+++ Exercise data +++
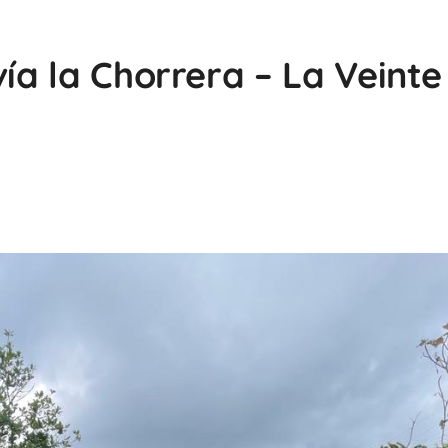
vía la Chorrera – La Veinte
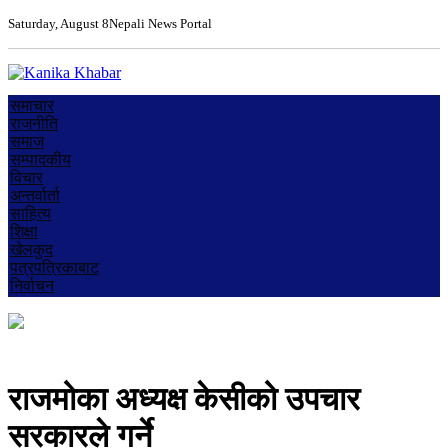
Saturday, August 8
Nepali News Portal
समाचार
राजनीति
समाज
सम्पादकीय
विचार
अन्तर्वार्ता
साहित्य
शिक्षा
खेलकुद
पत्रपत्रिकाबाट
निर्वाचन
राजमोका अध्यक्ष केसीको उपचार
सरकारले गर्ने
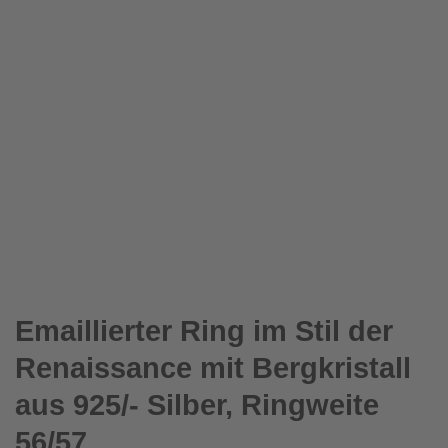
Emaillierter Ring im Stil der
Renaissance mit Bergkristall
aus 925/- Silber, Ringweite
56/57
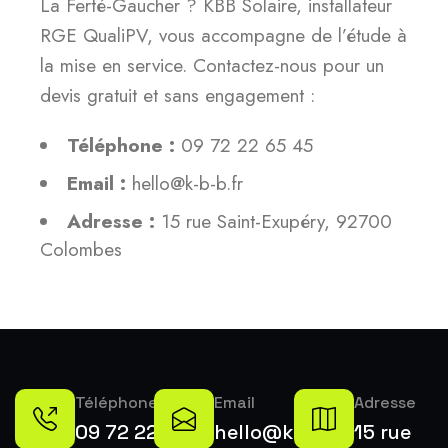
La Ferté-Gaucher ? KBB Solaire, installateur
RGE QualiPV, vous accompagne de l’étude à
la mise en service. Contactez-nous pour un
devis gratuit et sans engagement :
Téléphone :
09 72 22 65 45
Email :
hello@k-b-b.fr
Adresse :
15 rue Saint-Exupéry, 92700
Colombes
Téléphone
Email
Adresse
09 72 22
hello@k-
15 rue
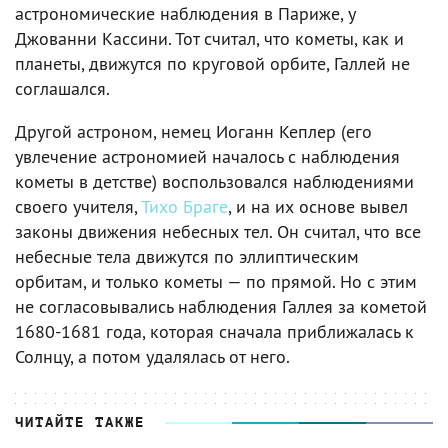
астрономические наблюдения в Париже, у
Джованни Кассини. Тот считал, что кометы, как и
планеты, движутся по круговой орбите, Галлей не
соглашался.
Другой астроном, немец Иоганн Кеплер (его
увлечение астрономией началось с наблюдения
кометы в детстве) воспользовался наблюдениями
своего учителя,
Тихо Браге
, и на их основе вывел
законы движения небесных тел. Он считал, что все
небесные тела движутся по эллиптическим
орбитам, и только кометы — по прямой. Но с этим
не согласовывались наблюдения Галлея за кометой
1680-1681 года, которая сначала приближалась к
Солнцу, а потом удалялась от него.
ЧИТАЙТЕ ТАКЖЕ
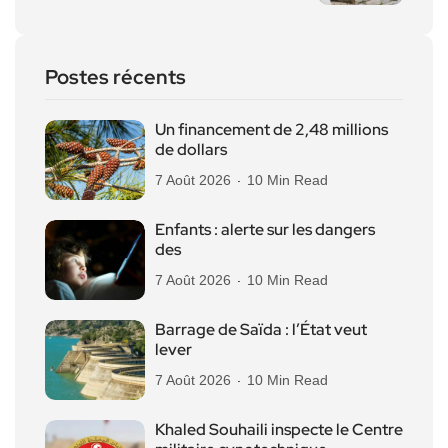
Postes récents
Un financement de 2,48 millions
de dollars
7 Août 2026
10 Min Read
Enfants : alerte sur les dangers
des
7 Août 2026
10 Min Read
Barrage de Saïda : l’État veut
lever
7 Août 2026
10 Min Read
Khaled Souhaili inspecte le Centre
+++
Instructions for the task
Return the text of all the items above, line for line and unchanged, leaving out the picture markers.

Answer section
vía la Chorrera – La Veinte
Saturday, August 8
Nepali News Portal
समाचार
राजनीति
समाज
सम्पादकीय
विचार
अन्तर्वार्ता
साहित्य
शिक्षा
खेलकुद
पत्रपत्रिकाबाट
निर्वाचन
राजमोका अध्यक्ष केसीको उपचार
सरकारले गर्ने
Emaillierter Ring im Stil der
Renaissance mit Bergkristall
aus 925/- Silber, Ringweite
56/57
La Ferté-Gaucher ? KBB Solaire, installateur
RGE QualiPV, vous accompagne de l’étude à
la mise en service. Contactez-nous pour un
devis gratuit et sans engagement :
Téléphone :
09 72 22 65 45
Email :
hello@k-b-b.fr
Adresse :
15 rue Saint-Exupéry, 92700
Colombes
Téléphone
Email
Adresse
09 72 22
hello@k-
15 rue
астрономические наблюдения в Париже, у
Джованни Кассини. Тот считал, что кометы, как и
планеты, движутся по круговой орбите, Галлей не
соглашался.
Другой астроном, немец Иоганн Кеплер (его
увлечение астрономией началось с наблюдения
кометы в детстве) воспользовался наблюдениями
своего учителя,
Тихо Браге
, и на их основе вывел
законы движения небесных тел. Он считал, что все
небесные тела движутся по эллиптическим
орбитам, и только кометы — по прямой. Но с этим
не согласовывались наблюдения Галлея за кометой
1680-1681 года, которая сначала приближалась к
Солнцу, а потом удалялась от него.
ЧИТАЙТЕ ТАКЖЕ
Postes récents
Un financement de 2,48 millions
de dollars
7 Août 2026
10 Min Read
Enfants : alerte sur les dangers
des
7 Août 2026
10 Min Read
Barrage de Saïda : l’État veut
lever
7 Août 2026
10 Min Read
Khaled Souhaili inspecte le Centre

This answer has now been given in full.